Cardiovascular disease has been the leading cause of death for Americans since 1921, with stroke being close behind since 1938. While the overall percentage of age-adjusted deaths has come down since 1950, cardiovascular disease continues to be the number one reason for death in the United States.
There are myriad factors contributing to the fact that heart disease and its associated issues remain so deadly, despite the fact that significant advances have been made in medicine since 1921. One under-the-radar issue is the lack of proactive care, which leads to the first discovery of cardiovascular problems after a cardiovascular emergency occurs.
A common practice for general practitioners is to attempt to assess cardiac risk factors by running a simple lipid profile and having a look at HDL and LDL cholesterol numbers. While there is some valuable information found in cholesterol levels, especially evaluating ratios like triglyceride to HDL or B to A apolipoproteins, it is worth noting that 50% of all heart attacks and strokes occur in individuals with normal cholesterol levels.

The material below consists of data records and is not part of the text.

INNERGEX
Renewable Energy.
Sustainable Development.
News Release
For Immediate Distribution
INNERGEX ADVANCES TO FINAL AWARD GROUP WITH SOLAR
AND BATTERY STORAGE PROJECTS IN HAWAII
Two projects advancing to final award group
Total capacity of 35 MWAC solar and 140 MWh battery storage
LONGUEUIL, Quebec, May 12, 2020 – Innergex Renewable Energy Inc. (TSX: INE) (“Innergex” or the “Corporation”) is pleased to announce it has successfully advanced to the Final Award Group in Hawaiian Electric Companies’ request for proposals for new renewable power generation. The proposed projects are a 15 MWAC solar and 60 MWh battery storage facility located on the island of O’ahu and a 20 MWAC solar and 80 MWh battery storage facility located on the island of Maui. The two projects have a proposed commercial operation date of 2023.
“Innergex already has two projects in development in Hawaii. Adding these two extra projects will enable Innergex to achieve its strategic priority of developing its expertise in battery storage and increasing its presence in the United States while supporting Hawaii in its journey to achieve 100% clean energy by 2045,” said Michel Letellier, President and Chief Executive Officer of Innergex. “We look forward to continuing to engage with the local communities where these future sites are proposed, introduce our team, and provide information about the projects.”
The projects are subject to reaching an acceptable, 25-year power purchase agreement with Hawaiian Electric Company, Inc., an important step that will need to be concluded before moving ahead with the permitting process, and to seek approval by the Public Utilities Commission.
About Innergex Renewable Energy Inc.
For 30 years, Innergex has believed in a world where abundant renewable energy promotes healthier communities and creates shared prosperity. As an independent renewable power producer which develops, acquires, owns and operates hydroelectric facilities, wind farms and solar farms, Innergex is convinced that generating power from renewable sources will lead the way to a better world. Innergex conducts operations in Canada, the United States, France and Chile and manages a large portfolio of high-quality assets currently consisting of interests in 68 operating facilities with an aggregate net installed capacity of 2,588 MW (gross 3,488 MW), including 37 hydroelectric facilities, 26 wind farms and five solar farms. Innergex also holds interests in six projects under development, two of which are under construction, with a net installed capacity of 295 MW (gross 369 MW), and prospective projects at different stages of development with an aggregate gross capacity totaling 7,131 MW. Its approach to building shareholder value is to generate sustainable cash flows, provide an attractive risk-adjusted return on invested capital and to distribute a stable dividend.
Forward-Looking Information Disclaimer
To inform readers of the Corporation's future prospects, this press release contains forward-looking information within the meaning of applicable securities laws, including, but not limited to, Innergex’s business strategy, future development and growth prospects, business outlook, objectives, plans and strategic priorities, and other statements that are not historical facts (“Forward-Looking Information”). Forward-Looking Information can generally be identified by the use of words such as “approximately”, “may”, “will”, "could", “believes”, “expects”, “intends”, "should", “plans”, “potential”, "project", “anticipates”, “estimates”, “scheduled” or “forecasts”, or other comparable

There are better ways to seek an advantage by discovering pre-existing risks of heart disease. Looking at novel blood markers could reveal information that can allow a proactive approach to treating cardiovascular disease before an emergency occurs.
The PLAC test measures blood levels of an enzyme called lipoprotein phospholipase A2 (Lp-PLA2). This enzyme is known to cause a cascade of events leading to endothelial dysfunction, which sets the stage for atherosclerosis, the accumulation of plaque, and plaque rupture. Indeed, plaque rupture represents the primary cause of heart attack or stroke.
Thus, an elevated level of Lp-PLA2 could be an alert that an arterial plaque is susceptible to rupture, which could cause a clot to break free and lead to heart attack or stroke. Unlike other markers, like C-reactive protein, Lp-PLA2 is a uniquely vascular-specific inflammatory marker. We know that Lp-PLA2 is a critical marker for the rupture-prone plaque. This dangerous plaque is often not associated with elevated cholesterol levels (which your PCP is so interested in) or even a more specific coronary calcium score.
We can see how dangerous this “silent” plaque can be with its ability to evade discovery by, unfortunately common approaches to cardiovascular care. Lp-PLA2 represents an opportunity to ruin the camouflage used by rupture-prone plaque and potentially predict a cardiac issue in people with no other prior cardiovascular events. This is a game changer in bringing down the numbers of cardiovascular deaths and should be combined with a more in-depth look at standard lipid profile tests by all health care professionals.
This simple PLAC test can indicate a high level of Lp-PLA2 activity, which should alert your physician to start preventative care. A PLAC activity number above 225 should be immediately addressed, as those in this group have two to three times the risk of first-time myocardial infarction, stroke, and cardiac death. Knowing and understanding your PLAC score is an example of improving health and longevity by using newer, novel tools to prevent an issue rather than reacting to it. We have known the dangers of cardiovascular disease since 1921 – it is past time to start addressing this danger before an event occurs.